**Exercise aim:**
All of the entries are to be repeated exactly, with no pictures included.

**Given records:**
<<<<

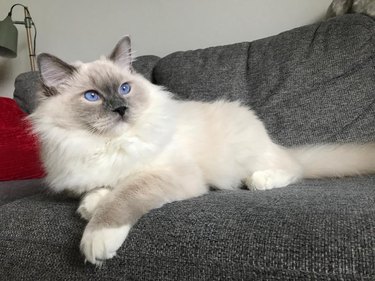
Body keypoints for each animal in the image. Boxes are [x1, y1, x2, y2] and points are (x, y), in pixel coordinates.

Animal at [29, 35, 375, 264]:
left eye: (125, 89)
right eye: (92, 97)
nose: (121, 109)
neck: (107, 143)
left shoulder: (170, 174)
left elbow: (123, 196)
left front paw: (97, 237)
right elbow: (98, 191)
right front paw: (91, 205)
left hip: (251, 157)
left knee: (293, 169)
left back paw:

>>>>

**Response box:**
Body keypoints for each animal in the image. Boxes are [x1, y1, x2, y2] and points are (x, y), in pixel coordinates.

Animal at [29, 35, 375, 264]:
left eye: (125, 89)
right eye: (92, 97)
nose: (121, 109)
neck: (107, 143)
left shoulder: (170, 174)
left elbow: (123, 196)
left front paw: (97, 237)
right elbow: (98, 191)
right front paw: (91, 205)
left hip: (251, 157)
left knee: (293, 169)
left back paw:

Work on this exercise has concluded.